Nine Indians among 17 killed in Kabul bombing, shooting (Fifth Lead)
By Farhad Peikar, IANSFriday, February 26, 2010
KABUL - Taliban bombers attacked guesthouses in the centre of Kabul Friday, triggering a series of explosions and a gun battle that killed at least 17 people, including nine Indians, a French citizen and an Italian, officials said.
The assault occurred around the City Centre shopping complex and the Safi Landmark hotel, about 300 metres from the Interior Ministry, Abdul Ghafar Sayedzada, a senior police official, said.
Taliban spokesman Zabiullah Mujahid said by phone from an undisclosed location that five Taliban bombers attacked two compounds used by foreigners.
“Our two bombers have been killed and three others are still resisting,” he said. “Around 100 foreigners are surrounded by our forces in one of the compounds.”
His claim, however, was rejected by Sayedzada, who said that all three attackers were dead and the area was fully under the control of Afghan security forces
At least 17 people were killed in the attack and 32 others were injured, he said, adding that three policemen were killed and five others were injured in the gun battle and blasts.
Siamak Herawi, a presidential spokesman, said that an Italian national was killed in an explosion, while the Foreign Ministry in Paris confirmed that a French national was also killed in the attack.
Although the Afghan officials said that four Indians were among those killed, the Indian foreign ministry in Delhi said that “up to nine Indians” were killed in the “heinous terrorist attack.”
“Eight Indians and one Pakistani national were among the wounded,” General Ahmad Zia Yaftali, chief doctor for the Afghan army, said.
The presidential palace said in a statement that President Hamid Karzai “strongly condemned” the attack and said, “Attacks on Indian citizens will not affect relations between India and Afghanistan.”
The attack happened at around 7 a.m. (0230 GMT), when several bombers stormed the residence of an Indian medical team, who work at an Indian-run hospital in Kabul, a police official at the scene, Abdul Baqi, said.
The attackers sprayed the doctors and their aides with bullets before one of them detonated himself inside the compound, causing the front wall of the house to collapse, he said.

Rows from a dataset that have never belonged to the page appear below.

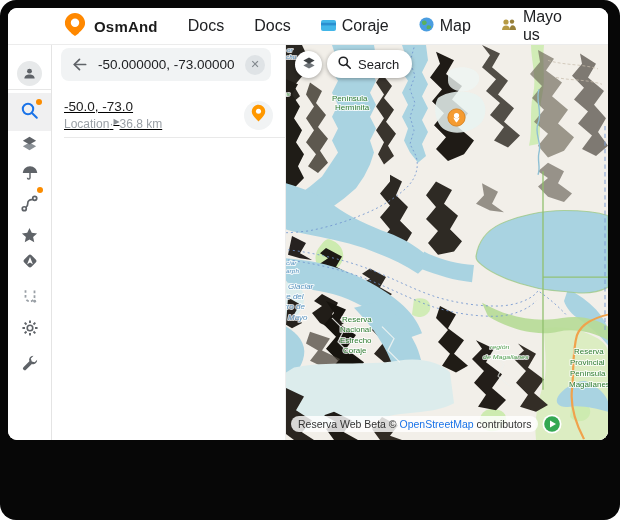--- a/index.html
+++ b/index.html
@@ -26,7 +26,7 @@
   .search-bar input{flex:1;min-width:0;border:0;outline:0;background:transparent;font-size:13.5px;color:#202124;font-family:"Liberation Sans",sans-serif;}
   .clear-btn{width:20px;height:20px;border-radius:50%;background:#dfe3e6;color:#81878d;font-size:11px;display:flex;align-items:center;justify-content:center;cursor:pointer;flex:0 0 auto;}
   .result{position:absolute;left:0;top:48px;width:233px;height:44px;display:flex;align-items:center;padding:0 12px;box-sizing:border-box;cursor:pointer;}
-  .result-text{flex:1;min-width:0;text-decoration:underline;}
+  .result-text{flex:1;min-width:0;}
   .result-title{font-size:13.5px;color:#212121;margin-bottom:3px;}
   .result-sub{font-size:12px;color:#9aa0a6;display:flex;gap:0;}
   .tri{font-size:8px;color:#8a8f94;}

The rest of the attackers rushed inside the nearby Park Residence, another guesthouse frequented by foreigners, and the adjacent Safi Landmark hotel and shopping complex.
Afghan security forces, mainly police, took up positions on the roof tops, behind traffic barriers and trees, while others rushed inside a guesthouse to flush out the militants holed up inside the basement, a journalist from the German Press Agency dpa said.
A policeman said explosions caused by several hand grenades had damaged two guesthouses and a hotel. At least two suicide bombers were involved in the attack, said the policeman, who was at the scene and asked not to be named.
Pools of blood could be seen on the ground, the DPA reporter said. The ground was also covered with broken glass from the explosions and mangled parts of at least two vehicles that were destroyed in the attack.
Few people were on the streets on the rainy Friday morning, a public holiday.
The United Nations mission in Afghanistan said in a statement that it “condemns these attacks unreservedly. The perpetrators behind these attacks have again shown total disregard for the lives of others.”
Friday’s attack was the third on Indian citizens and their diplomatic officials in the past 20 months.
Both Delhi and Kabul have blamed some elements inside Pakistan, including its Inter-Services Intelligence, for the previous bombings against Indian interests in Afghanistan.
India is one of the leading donors for Afghanistan and has spent more than 1 billion US dollars in the country since the ouster of the Taliban regime in late 2001.
Pakistan, which supported the Taliban government before joining the US war on terror, has repeatedly expressed its concerns about India’s growing role in Afghanistan, a country it wants to have no ties with its archrival.